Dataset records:
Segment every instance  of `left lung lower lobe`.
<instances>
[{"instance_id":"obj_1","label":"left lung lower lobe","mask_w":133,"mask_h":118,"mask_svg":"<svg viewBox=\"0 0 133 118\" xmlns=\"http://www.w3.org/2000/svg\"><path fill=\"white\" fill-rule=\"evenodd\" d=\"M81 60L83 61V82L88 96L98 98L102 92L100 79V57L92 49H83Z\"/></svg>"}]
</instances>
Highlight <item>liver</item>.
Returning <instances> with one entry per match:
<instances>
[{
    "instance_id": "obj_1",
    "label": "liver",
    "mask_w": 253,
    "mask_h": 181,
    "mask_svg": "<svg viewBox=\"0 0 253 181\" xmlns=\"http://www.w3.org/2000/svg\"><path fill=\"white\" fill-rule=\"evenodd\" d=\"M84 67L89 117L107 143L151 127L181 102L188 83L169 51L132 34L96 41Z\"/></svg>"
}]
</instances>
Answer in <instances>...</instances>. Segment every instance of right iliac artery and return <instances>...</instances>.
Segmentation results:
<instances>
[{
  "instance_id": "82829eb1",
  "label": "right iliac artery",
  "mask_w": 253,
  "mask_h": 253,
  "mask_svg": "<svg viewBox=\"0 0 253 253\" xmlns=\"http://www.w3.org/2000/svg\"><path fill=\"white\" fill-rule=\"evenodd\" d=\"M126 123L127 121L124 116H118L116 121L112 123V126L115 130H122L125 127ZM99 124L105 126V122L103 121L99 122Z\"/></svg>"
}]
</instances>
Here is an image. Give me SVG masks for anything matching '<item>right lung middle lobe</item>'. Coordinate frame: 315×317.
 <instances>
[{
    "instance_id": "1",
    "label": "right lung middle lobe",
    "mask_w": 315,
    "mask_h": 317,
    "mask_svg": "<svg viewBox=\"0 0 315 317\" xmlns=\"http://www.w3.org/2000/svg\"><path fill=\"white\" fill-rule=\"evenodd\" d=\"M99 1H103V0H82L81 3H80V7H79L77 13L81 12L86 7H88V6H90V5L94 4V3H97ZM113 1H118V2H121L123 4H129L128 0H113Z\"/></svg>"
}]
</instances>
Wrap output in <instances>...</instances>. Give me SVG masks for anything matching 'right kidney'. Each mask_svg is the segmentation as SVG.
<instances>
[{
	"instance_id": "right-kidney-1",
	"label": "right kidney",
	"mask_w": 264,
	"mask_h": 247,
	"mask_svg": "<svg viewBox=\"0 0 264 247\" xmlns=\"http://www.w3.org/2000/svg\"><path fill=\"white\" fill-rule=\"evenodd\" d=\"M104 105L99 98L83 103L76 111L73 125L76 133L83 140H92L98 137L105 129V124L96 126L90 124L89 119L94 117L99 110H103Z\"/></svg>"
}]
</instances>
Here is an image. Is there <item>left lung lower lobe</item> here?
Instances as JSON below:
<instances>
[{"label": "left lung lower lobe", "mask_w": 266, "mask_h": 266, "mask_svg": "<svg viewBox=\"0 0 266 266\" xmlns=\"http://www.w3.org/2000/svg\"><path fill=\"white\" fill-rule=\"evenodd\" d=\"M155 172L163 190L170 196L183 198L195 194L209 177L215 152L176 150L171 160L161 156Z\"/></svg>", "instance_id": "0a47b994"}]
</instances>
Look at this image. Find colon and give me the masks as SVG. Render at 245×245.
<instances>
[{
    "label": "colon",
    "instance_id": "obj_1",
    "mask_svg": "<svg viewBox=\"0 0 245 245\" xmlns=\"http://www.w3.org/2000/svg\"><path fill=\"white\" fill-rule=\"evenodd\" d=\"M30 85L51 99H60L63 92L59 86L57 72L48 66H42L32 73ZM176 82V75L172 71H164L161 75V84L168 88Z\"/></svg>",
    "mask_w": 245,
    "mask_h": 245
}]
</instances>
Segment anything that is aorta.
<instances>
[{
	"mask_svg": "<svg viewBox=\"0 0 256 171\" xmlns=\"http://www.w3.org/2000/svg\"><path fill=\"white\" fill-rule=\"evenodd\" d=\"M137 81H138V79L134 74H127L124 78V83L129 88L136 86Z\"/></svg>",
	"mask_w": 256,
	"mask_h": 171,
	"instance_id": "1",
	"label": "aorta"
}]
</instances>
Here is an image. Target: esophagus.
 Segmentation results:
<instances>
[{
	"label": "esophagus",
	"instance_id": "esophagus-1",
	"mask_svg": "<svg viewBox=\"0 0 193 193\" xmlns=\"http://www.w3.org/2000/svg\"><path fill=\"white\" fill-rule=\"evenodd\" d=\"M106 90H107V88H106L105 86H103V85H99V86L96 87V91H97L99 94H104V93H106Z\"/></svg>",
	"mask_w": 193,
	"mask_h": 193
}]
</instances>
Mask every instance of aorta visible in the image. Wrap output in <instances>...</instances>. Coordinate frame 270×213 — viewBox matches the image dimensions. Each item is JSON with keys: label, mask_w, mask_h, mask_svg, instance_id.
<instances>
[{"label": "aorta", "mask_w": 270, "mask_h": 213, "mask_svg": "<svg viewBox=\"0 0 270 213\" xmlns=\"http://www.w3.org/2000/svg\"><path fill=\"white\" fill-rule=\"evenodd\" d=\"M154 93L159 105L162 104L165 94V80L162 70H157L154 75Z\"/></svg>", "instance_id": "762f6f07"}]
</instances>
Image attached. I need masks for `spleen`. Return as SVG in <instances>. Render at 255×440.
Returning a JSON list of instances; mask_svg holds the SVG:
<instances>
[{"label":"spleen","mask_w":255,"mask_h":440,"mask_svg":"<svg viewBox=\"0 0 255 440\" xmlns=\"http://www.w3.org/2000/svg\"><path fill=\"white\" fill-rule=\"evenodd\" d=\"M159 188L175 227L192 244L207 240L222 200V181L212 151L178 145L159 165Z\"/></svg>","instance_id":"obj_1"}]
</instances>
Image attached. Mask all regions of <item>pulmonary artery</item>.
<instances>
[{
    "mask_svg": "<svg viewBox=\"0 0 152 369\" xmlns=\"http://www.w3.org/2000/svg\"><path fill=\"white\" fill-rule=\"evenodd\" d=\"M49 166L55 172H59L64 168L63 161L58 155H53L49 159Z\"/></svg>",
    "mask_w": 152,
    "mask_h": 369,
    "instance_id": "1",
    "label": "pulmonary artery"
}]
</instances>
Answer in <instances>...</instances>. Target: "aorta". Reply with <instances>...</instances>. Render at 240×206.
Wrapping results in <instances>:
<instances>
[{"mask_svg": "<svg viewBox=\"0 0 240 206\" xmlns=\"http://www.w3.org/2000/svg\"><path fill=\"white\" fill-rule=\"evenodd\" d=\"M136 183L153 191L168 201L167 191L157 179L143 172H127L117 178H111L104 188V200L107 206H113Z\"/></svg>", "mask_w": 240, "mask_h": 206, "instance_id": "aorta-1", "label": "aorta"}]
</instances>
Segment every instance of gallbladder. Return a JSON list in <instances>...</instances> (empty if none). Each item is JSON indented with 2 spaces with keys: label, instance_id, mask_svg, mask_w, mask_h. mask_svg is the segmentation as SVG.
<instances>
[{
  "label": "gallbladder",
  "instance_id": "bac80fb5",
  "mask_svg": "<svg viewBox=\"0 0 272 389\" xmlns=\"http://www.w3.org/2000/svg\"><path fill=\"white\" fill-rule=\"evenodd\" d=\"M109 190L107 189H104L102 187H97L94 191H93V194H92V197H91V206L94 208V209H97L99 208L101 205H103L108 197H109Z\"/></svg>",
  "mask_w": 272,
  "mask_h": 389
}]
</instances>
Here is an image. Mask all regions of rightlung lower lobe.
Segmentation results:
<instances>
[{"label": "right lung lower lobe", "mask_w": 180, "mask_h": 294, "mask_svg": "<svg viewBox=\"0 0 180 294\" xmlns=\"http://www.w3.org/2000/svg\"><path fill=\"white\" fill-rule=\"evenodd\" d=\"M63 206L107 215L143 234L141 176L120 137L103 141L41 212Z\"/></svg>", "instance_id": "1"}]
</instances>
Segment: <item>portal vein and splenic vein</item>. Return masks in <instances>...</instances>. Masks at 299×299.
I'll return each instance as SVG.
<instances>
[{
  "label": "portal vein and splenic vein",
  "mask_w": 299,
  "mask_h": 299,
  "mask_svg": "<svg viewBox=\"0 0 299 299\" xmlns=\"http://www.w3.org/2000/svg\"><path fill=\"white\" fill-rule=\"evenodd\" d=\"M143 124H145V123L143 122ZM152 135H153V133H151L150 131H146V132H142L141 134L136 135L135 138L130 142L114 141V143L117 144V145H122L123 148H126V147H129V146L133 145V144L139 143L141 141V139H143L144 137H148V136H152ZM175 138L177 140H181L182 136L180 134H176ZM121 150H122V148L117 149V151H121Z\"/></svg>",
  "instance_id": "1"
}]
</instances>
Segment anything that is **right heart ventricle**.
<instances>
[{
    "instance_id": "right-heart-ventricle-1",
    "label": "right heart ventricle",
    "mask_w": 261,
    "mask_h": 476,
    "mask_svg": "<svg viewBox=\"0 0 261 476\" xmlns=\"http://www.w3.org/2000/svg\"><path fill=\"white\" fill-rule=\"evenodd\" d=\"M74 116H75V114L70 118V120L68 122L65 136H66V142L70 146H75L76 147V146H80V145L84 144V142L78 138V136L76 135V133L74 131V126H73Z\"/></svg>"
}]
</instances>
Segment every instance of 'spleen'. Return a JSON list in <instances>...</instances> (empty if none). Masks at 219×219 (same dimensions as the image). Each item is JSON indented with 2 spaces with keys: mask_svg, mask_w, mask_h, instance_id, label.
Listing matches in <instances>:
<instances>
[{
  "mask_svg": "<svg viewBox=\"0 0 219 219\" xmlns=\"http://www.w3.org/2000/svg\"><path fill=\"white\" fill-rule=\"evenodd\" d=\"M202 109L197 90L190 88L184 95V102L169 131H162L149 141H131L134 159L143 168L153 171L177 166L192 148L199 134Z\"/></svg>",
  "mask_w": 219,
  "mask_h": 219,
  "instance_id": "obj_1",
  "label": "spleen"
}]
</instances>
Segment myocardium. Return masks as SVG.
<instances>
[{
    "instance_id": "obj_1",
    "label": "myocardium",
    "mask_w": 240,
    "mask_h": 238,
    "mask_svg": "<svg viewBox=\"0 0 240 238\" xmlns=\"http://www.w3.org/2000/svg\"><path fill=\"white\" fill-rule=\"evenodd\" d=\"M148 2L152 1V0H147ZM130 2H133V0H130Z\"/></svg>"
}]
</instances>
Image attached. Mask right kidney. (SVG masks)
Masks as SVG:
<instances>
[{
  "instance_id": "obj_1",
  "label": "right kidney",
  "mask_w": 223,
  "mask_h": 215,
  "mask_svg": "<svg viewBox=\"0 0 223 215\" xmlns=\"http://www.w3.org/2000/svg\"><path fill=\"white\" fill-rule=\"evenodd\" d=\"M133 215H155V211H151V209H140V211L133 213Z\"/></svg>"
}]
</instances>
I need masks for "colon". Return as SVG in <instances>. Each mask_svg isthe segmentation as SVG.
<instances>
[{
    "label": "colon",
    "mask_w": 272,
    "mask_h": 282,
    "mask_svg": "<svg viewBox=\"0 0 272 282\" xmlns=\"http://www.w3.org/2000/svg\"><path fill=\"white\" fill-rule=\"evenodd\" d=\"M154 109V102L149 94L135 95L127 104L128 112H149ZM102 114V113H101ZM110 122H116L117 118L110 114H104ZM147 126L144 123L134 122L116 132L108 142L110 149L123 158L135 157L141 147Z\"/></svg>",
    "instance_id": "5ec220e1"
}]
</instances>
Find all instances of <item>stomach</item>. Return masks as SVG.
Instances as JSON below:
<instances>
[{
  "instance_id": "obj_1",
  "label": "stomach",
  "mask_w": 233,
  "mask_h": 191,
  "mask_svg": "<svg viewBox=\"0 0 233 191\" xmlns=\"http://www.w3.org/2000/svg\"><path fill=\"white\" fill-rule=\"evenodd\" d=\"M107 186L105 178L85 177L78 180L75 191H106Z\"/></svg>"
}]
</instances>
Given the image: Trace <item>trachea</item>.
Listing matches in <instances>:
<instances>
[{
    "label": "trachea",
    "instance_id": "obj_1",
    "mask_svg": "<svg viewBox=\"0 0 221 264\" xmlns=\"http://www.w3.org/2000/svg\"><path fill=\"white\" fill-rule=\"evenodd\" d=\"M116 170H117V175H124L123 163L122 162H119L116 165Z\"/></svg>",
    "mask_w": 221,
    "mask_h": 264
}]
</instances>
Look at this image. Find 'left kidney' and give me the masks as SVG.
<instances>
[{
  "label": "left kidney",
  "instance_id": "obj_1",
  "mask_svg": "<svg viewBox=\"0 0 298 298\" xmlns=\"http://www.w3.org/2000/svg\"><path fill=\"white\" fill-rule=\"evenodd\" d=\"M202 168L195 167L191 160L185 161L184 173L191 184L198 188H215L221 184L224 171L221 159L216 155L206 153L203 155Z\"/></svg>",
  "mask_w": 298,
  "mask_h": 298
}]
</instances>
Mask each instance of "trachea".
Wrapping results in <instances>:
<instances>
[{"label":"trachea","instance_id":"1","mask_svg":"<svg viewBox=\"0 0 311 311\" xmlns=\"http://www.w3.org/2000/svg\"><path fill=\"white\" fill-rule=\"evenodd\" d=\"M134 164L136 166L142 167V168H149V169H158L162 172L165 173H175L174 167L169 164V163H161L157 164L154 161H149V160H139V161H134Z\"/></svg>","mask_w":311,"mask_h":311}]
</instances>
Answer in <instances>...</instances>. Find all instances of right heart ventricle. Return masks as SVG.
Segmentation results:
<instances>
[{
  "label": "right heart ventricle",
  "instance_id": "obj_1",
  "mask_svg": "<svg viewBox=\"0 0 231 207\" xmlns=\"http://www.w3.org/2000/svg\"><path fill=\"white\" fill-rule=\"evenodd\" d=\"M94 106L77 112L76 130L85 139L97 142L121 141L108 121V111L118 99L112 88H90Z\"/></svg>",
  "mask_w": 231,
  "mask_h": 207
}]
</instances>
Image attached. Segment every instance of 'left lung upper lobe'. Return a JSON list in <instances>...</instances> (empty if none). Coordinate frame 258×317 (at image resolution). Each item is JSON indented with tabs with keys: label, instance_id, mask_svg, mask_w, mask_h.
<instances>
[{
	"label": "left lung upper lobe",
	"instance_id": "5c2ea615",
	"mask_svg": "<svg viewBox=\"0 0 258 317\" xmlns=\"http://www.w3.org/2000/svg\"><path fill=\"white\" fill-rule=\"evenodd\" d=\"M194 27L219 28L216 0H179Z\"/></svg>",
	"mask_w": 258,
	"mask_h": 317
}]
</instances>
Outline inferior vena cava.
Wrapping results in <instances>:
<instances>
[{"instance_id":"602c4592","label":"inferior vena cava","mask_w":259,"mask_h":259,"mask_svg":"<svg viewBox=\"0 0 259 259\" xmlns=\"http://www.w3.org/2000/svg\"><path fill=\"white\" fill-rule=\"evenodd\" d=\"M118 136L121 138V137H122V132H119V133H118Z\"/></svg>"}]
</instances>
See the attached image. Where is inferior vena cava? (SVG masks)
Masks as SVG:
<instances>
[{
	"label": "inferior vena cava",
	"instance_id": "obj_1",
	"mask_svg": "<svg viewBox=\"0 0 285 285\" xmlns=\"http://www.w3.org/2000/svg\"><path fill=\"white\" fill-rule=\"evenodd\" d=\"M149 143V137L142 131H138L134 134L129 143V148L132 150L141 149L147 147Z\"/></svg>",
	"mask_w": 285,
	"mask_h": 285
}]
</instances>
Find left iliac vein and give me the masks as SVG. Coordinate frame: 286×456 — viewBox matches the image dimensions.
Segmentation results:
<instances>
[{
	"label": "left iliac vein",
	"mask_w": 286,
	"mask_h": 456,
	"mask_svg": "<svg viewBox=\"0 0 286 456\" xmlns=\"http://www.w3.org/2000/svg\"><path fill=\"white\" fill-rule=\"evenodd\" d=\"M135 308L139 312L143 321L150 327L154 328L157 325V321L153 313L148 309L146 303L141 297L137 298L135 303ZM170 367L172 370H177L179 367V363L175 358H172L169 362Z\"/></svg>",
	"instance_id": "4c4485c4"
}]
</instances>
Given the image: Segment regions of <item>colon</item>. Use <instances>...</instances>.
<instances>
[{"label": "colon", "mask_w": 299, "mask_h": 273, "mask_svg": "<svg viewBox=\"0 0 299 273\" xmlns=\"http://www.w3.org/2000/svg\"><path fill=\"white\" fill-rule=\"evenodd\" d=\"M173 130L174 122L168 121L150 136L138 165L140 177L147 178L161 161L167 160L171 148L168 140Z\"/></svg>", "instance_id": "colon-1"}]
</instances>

* _Required work_
Collect every line in the entries above that contains the word "this".

* _Task result_
Look at this image. Find colon and give me the masks as SVG. Render at 245×245.
Look at this image. Find 'left kidney' and give me the masks as SVG.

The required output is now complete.